In a previous blog, we addressed how water extracts coffee from the coffee beans and how that process affects your coffee. But what about the water itself? Short answer: yes, yes it does.
Your coffee is about 98% water. What type of water you brew your coffee with actually makes a large impact as well.
Do you have soft water? Soft water is essentially how water falls from the sky as rain, and typically only has sodium in it.
And what about hard water? Hard water has a bunch of other minerals and is generally what happens when rainwater passes over the ground into our waterways and tends to have large amounts of calcium and magnesium.
It might not seem like a big difference, but coffee brewing is a fine dance of chemistry, and if you have trace amounts of salt (ie sodium) versus large amounts of whatever chemicals are present in your part of the world, it’ll have different reactions with your coffee beans.
First off though, how do you even know if you have hard water? Well, assuming you’re drinking from your faucet, a good indicator of hard water is if your shower leaves behind a mineral-y salty glaze after not being washed for a little bit. All of that is leftover minerals (not necessarily a bad thing in all cases), and those minerals are the same ones in your coffee.
But, short of paying for a chemical analysis of your water, it’s really tough to know where your water falls on the spectrum. And, even if you got that information, does that mean that it is the optimal level?
There are a couple options here, but as explained in our blog about how to taste, consistency is probably the most important thing here. Use the same water and tweak one variable at a time. Perhaps how your water is extracting the coffee from the beans will have a larger effect. Or, if your water doesn’t taste good to you, then get a filter or a type of bottled water that does taste good to you. Waters come from all over, so you just need to remember to stop and pay attention first.
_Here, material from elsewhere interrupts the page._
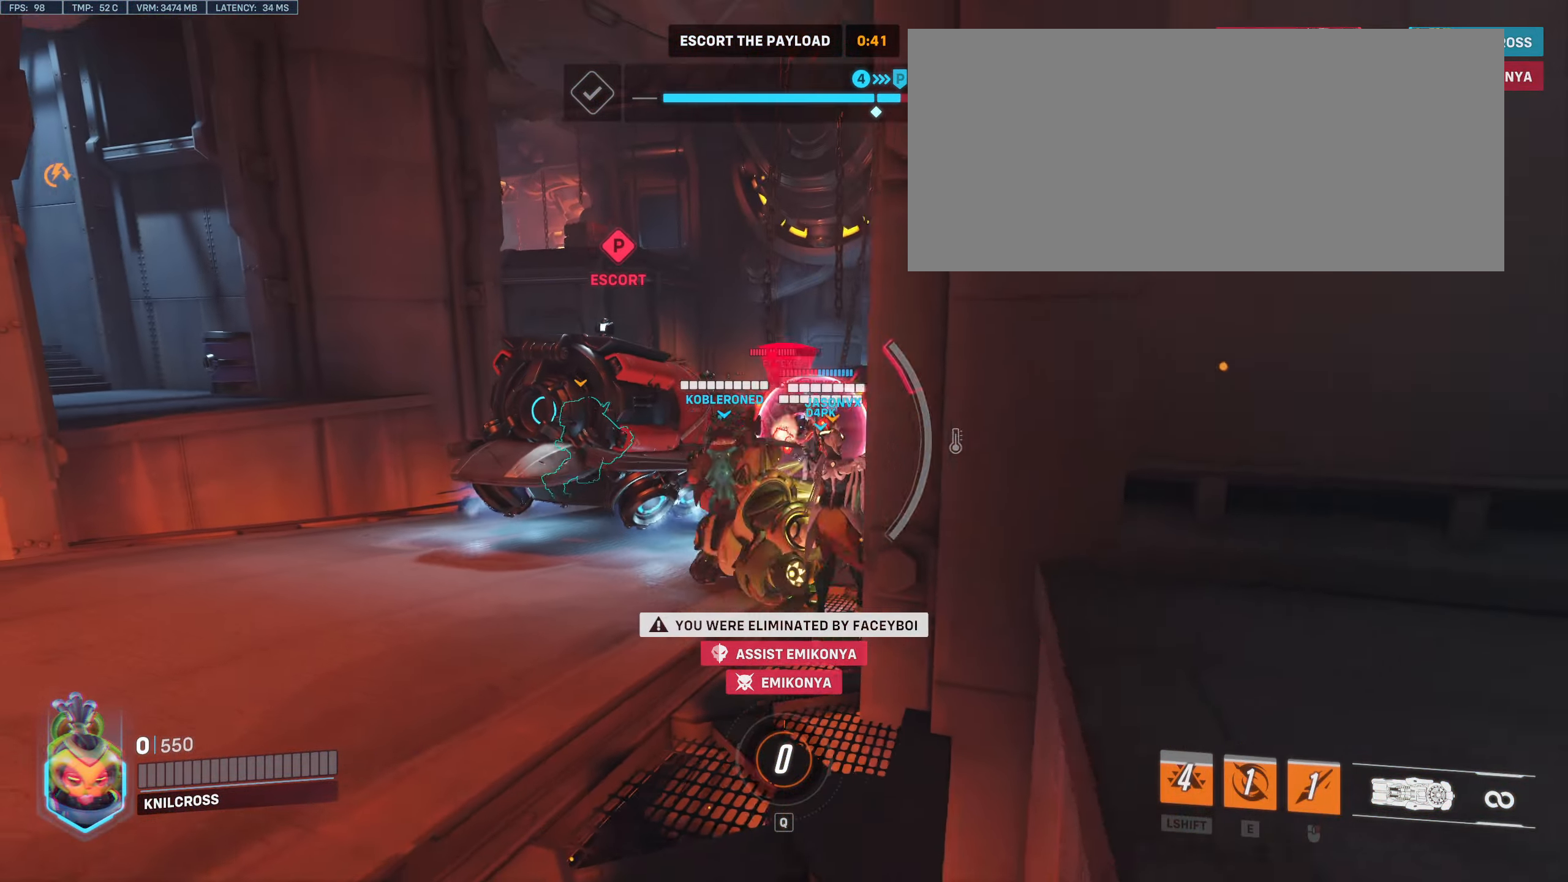
{"keys": [], "mouse": [], "events": []}
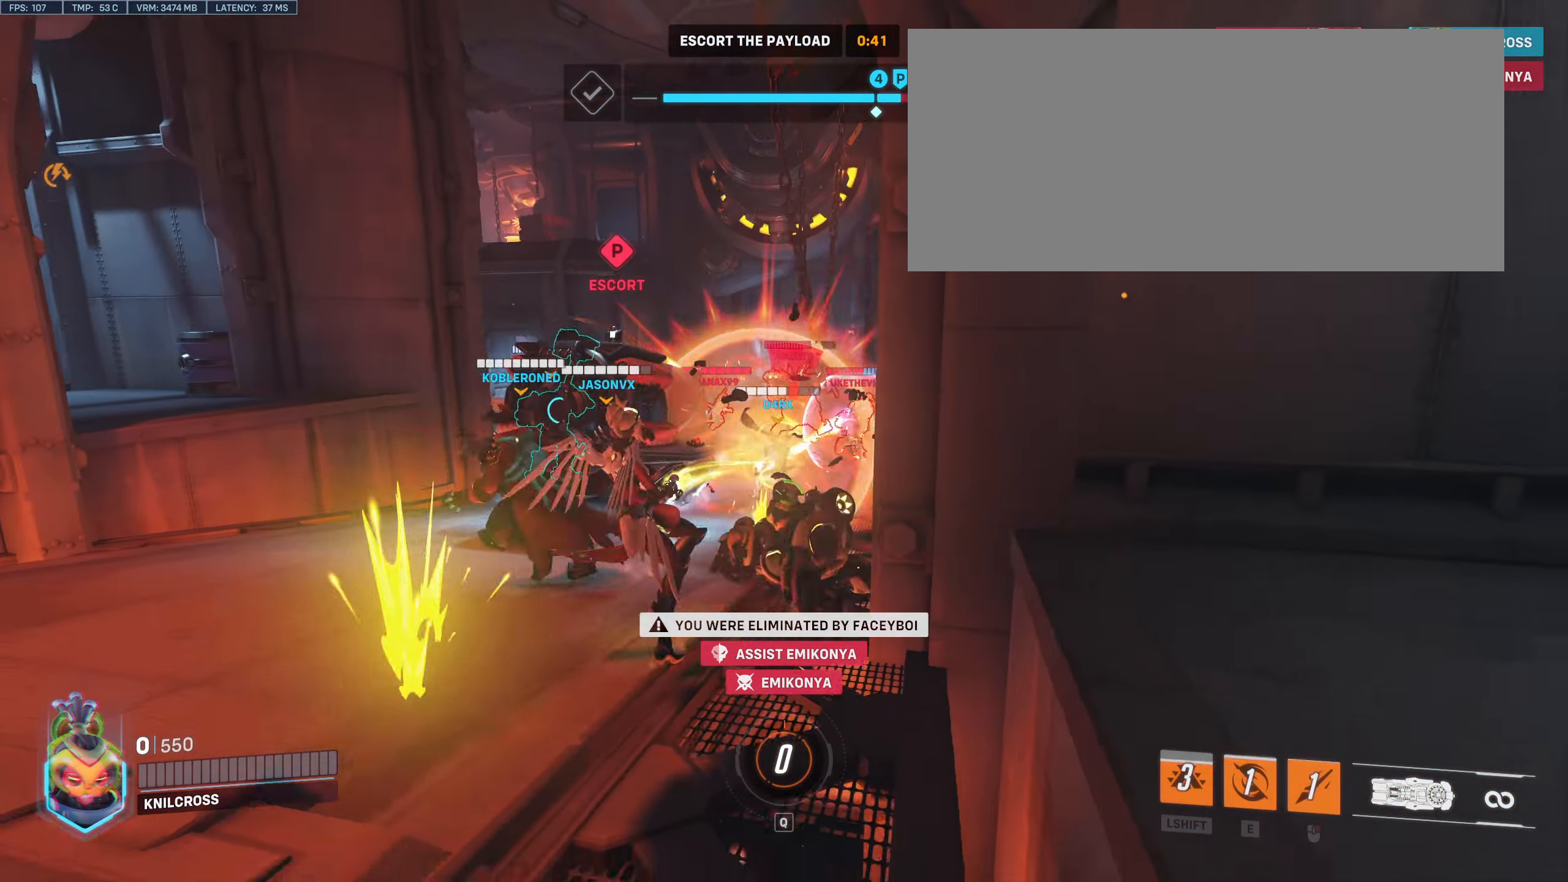
{"keys": [], "mouse": [], "events": []}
Now, lets assume you’ve got decent water already and you already got your water extraction down. Third Wave Water has an interesting solution. They have special mineral packs at the optimal levels for each mineral, specifically meant to bring out the best and most consistent coffee flavors there are. You need to start with either distilled water, or water from reverse osmosis, as this is water in its most pure and undiluted form, and then add the minerals in afterward.
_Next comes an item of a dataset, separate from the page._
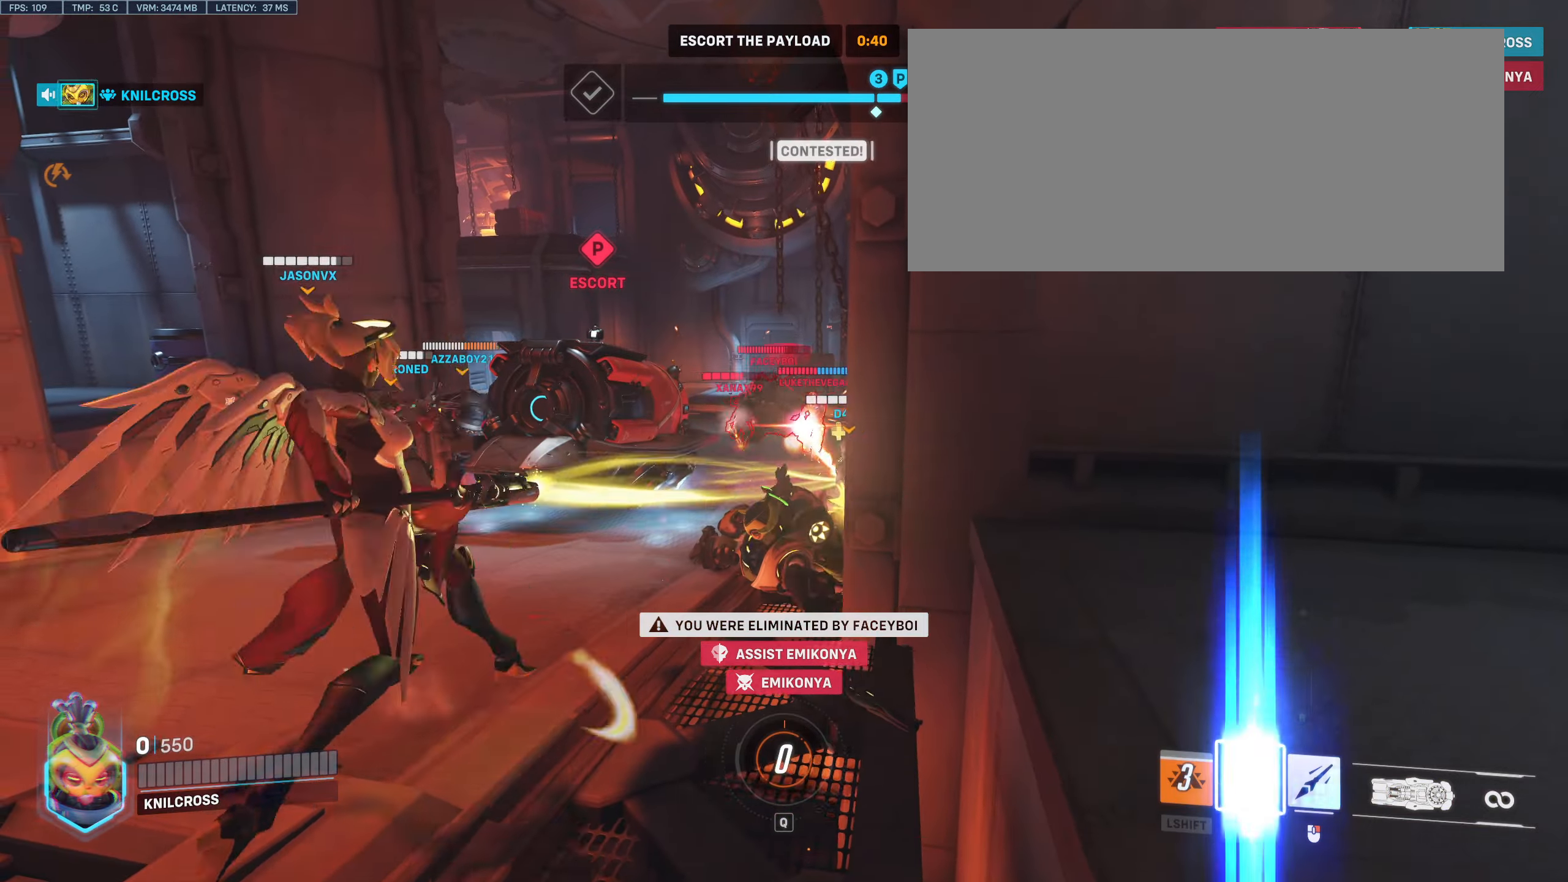
{"keys": [], "mouse": [], "events": []}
Third Wave Water is a play off the term “third wave coffee” which is essentially the craft coffee era we are in now (the first wave simply having coffee, then the second era is its mass distribution and ready availability, and then the third wave is where you can tweak and customize and craft the coffees in new and unique ways). So, for the coffee lover in your life, getting that high-quality coffee and that high-quality coffee water from Third Wave Water would likely make the perfect gift.